=== 本文 ===

ナミエどんからお誘いがかかった。甲斐駒の黄蓮谷左俣に行きたい、ラッセル要員を集めて欲しい。と。そんなこんなで声をかけてみたはいいものの、よくよく考えると2月も後半である。色々厳しいのでは・・・というか滝はほぼ埋まっているだろうしラッセルするだけでは・・・?


と思ったのでプラン変更を命じた。そんな私の提案は錫杖岳。以前から気になっていた中央稜~グラスリンネに行きたかったのである。何となく名前が気になっていたのだ。グラスホッパーとかもユニークな名前だなと思う。ただのバッタやけど


ただ、中央稜は登攀要素が若干強いので心配だ。それならばと同じ錫杖の北沢大滝~正面ルンゼ(見張り塔からずっとの冬季版ともいえるようだ)に目を向けた。こちらはどちらかというとアイス要素が強く、アイスに関して言えば私より全然登れるナミエどんにうってつけである。


そうして前々日にアサコさん、親分、ナミエどんと御在所でアイスを堪能した我々は初めての(二人とも)錫杖岳へと向かったのである。尚、ルートグレードは冬期クライミング本では3級下、アイスクライミング本では4級上となっておりもはやよく分からないが、ルートの特性上、前々日あたりからの天候やスピードが重要だなと(終わってからも)思った。

山行概要

日程:2023年2月25日

山行形態:冬季登攀

メンバー:がんちゃん、ナミエどん

主な装備:カム(ナミエどんが持ってくるの忘れたアホー)、ハーケン、アイススクリュー10本(6本程度で十分だった)、シングルロープ60m、ナッツ、ハーケン1枚


山行詳細

槍見温泉~北沢大滝

槍見温泉に駐車しクリヤ谷の登山道沿いを進む。
4時48分スタート。

===

• [作業項目 A]
錫杖岳の山行記録である本文のうち、「と思ったのでプラン変更を命じ」から「ミエどんにうってつけである。」までをそのまま書き写してください。
• [作業項目 B]
錫杖岳の山行記録である本文を2文で要約してください。

=== 抜粋データ ===

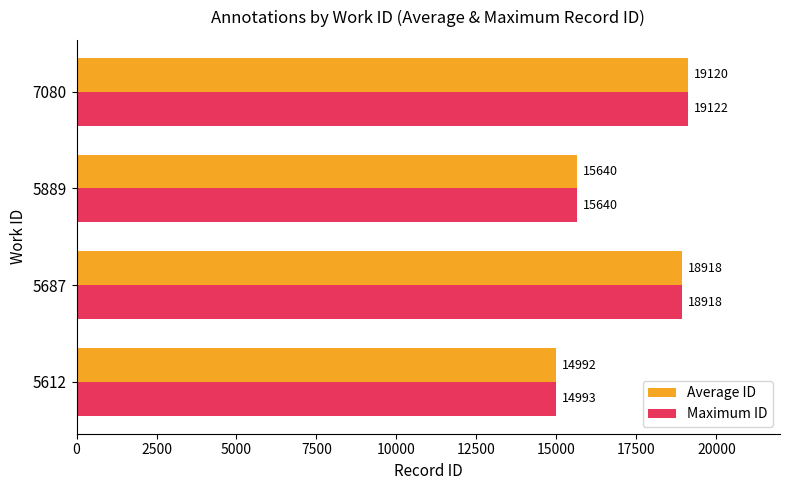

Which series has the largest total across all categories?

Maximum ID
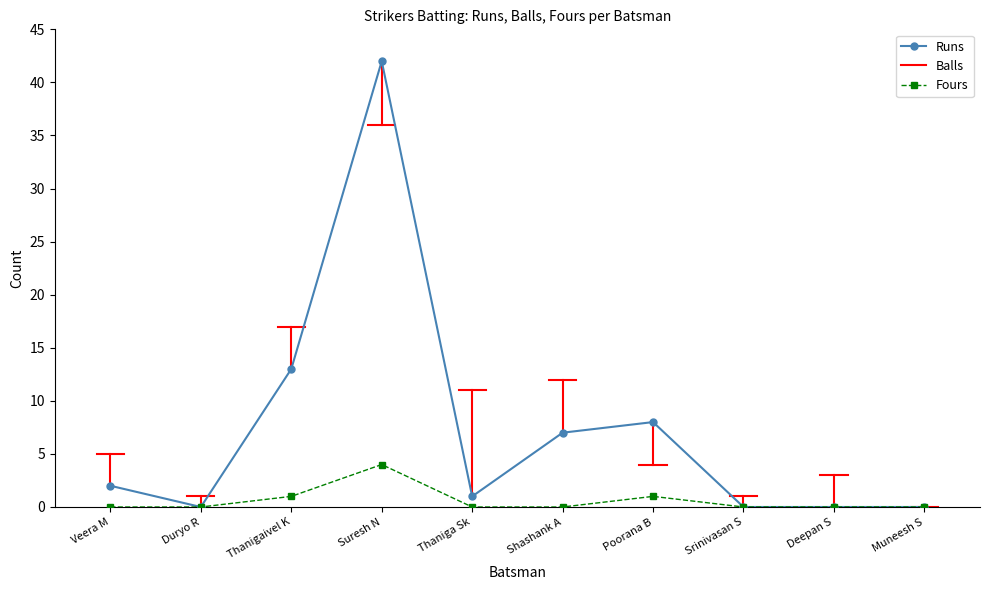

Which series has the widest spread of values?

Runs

===
=== 抜粋データ ===

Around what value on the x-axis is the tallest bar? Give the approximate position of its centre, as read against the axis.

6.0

===
=== 抜粋データ ===

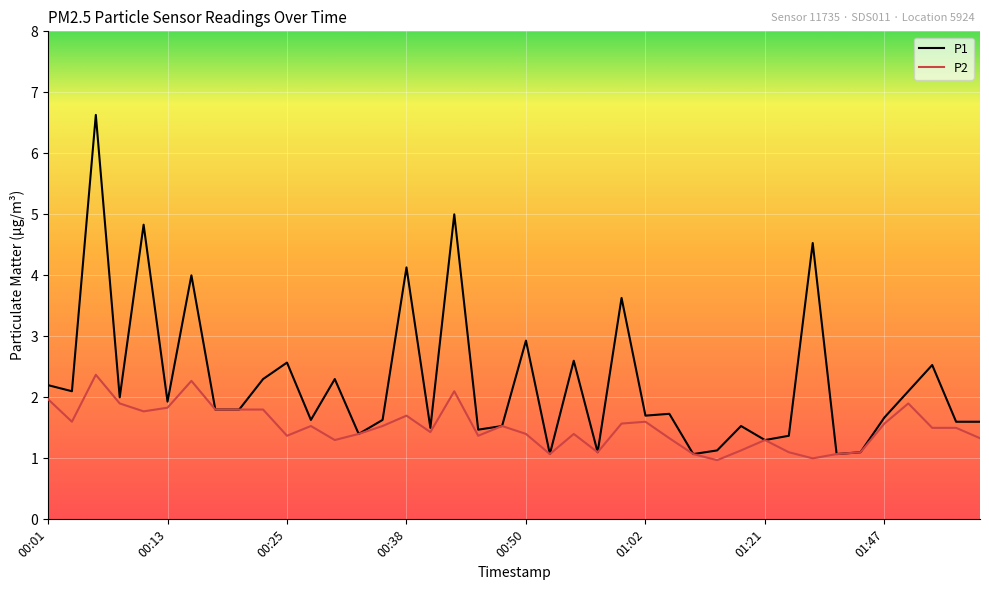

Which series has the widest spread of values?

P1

===

• [回答 A]
と思ったのでプラン変更を命じた。そんな私の提案は錫杖岳。以前から気になっていた中央稜~グラスリンネに行きたかったのである。何となく名前が気になっていたのだ。グラスホッパーとかもユニークな名前だなと思う。ただのバッタやけど


ただ、中央稜は登攀要素が若干強いので心配だ。それならばと同じ錫杖の北沢大滝~正面ルンゼ(見張り塔からずっとの冬季版ともいえるようだ)に目を向けた。こちらはどちらかというとアイス要素が強く、アイスに関して言えば私より全然登れるナミエどんにうってつけである。

• [回答 B]
ナミエどんから甲斐駒の黄蓮谷左俣への誘いがあったが、2月後半では滝がほぼ埋まっていると考えてプランを変更し、アイス要素の強い錫杖岳の北沢大滝~正面ルンゼに目を向けた。2023年2月25日、がんちゃんとナミエどんの二人が冬季登攀として槍見温泉に駐車し、4時48分にクリヤ谷の登山道沿いを進み始めた。